A custodial Roth IRA is a retirement account set up for minors, where an adult serves as the custodian. This account offers tax-free growth and withdrawals in retirement, similar to a regular Roth IRA. However, the minor must have earned income to contribute.

  • Tax-Free Growth: Contributions grow tax-free, and qualified withdrawals in retirement are also tax-free.
  • Flexibility for Early Withdrawals: Contributions (but not earnings) can be withdrawn anytime without penalty. Certain qualified withdrawals (e.g., for a first-time home purchase or education expenses) can be penalty-free but are still taxable.
  • Retirement Savings Kickstart: Starting early with a Roth IRA can significantly benefit from compound interest over decades.
  • Earned Income Requirement: Contributions are limited to the lesser of $7,000 (2024) or the minor’s earned income for the year.
  • Long-Term Commitment: The primary goal is retirement savings, so funds should ideally remain untouched until retirement.

This account can be an excellent tool to instill the value of long-term investing in your children. Even if a child earns a modest income from part-time work, contributing to a Roth IRA can set them on a strong financial path.

3. UTMA Accounts (Uniform Transfers to Minors Act)

A UTMA account is a custodial brokerage account where the minor is the beneficiary. The custodian manages the account until the minor reaches adulthood, at which point they gain full control over the funds.

  • No Contribution Limits: There are no annual contribution limits, making it flexible for significant gifts.
  • No Restrictions on Fund Use: Funds can be used for any purpose once the minor reaches adulthood.
  • Simple Setup: Setting up a UTMA account is straightforward, with fewer regulations than other accounts.
  • Taxable Earnings: Interest, dividends, and capital gains are subject to taxes annually.
  • Ownership Transfer: Once the minor reaches the age of majority (18-25, depending on the state), they gain full control of the account, which can be a drawback if they are not financially responsible.

UTMA accounts provide flexibility, as there are no specific requirements for how the funds must be used.

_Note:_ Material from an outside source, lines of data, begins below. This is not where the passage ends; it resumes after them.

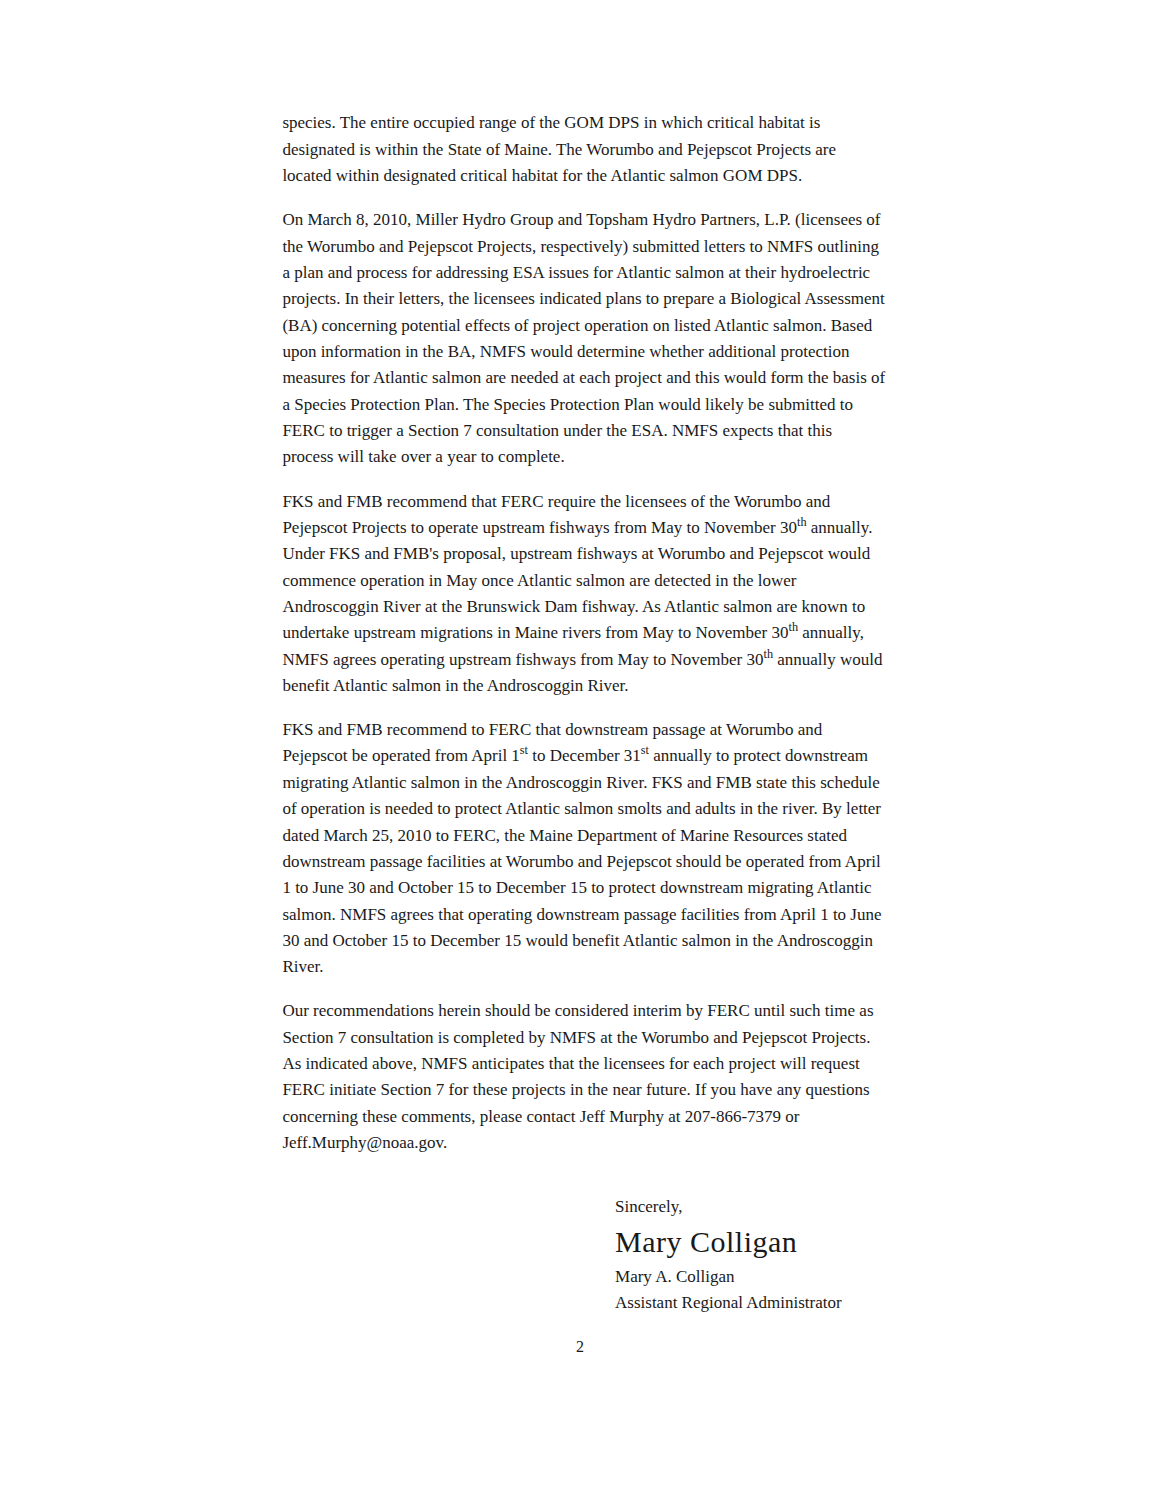species. The entire occupied range of the GOM DPS in which critical habitat is designated is within the State of Maine. The Worumbo and Pejepscot Projects are located within designated critical habitat for the Atlantic salmon GOM DPS.
On March 8, 2010, Miller Hydro Group and Topsham Hydro Partners, L.P. (licensees of the Worumbo and Pejepscot Projects, respectively) submitted letters to NMFS outlining a plan and process for addressing ESA issues for Atlantic salmon at their hydroelectric projects. In their letters, the licensees indicated plans to prepare a Biological Assessment (BA) concerning potential effects of project operation on listed Atlantic salmon. Based upon information in the BA, NMFS would determine whether additional protection measures for Atlantic salmon are needed at each project and this would form the basis of a Species Protection Plan. The Species Protection Plan would likely be submitted to FERC to trigger a Section 7 consultation under the ESA. NMFS expects that this process will take over a year to complete.
FKS and FMB recommend that FERC require the licensees of the Worumbo and Pejepscot Projects to operate upstream fishways from May to November 30th annually. Under FKS and FMB's proposal, upstream fishways at Worumbo and Pejepscot would commence operation in May once Atlantic salmon are detected in the lower Androscoggin River at the Brunswick Dam fishway. As Atlantic salmon are known to undertake upstream migrations in Maine rivers from May to November 30th annually, NMFS agrees operating upstream fishways from May to November 30th annually would benefit Atlantic salmon in the Androscoggin River.
FKS and FMB recommend to FERC that downstream passage at Worumbo and Pejepscot be operated from April 1st to December 31st annually to protect downstream migrating Atlantic salmon in the Androscoggin River. FKS and FMB state this schedule of operation is needed to protect Atlantic salmon smolts and adults in the river. By letter dated March 25, 2010 to FERC, the Maine Department of Marine Resources stated downstream passage facilities at Worumbo and Pejepscot should be operated from April 1 to June 30 and October 15 to December 15 to protect downstream migrating Atlantic salmon. NMFS agrees that operating downstream passage facilities from April 1 to June 30 and October 15 to December 15 would benefit Atlantic salmon in the Androscoggin River.
Our recommendations herein should be considered interim by FERC until such time as Section 7 consultation is completed by NMFS at the Worumbo and Pejepscot Projects. As indicated above, NMFS anticipates that the licensees for each project will request FERC initiate Section 7 for these projects in the near future. If you have any questions concerning these comments, please contact Jeff Murphy at 207-866-7379 or Jeff.Murphy@noaa.gov.
Sincerely,
Mary Colligan
Mary A. Colligan
Assistant Regional Administrator
2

However, the lack of tax advantages compared to 529 plans and Roth IRAs means that ongoing taxes on earnings can reduce the overall growth of the investment.

Combining Investment Strategies

It's important to note that you don't have to choose just one type of account. Many families benefit from a diversified approach, using multiple accounts to achieve different goals. For example, you might use a 529 plan for education expenses, a custodial Roth IRA for long-term retirement savings, and a UTMA account for more flexible financial needs.


Investing for your child's or grandchild's future is a wise and forward-thinking decision. Each account type—529 plans, custodial Roth IRAs, and UTMA accounts—offers unique benefits and considerations. By understanding these options and how they can complement each other, you can create a financial plan tailored to your family's needs.

Remember, the sooner you start, the more time you have for your investments to grow and secure a brighter future for your loved ones.